WORK INSTRUCTION: Only an exact repetition of all the entries will be accepted.

Saved entries
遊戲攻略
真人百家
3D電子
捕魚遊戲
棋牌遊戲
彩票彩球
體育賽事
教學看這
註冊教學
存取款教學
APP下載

COMPLETED TASK:
遊戲攻略
真人百家
3D電子
捕魚遊戲
棋牌遊戲
彩票彩球
體育賽事
教學看這
註冊教學
存取款教學
APP下載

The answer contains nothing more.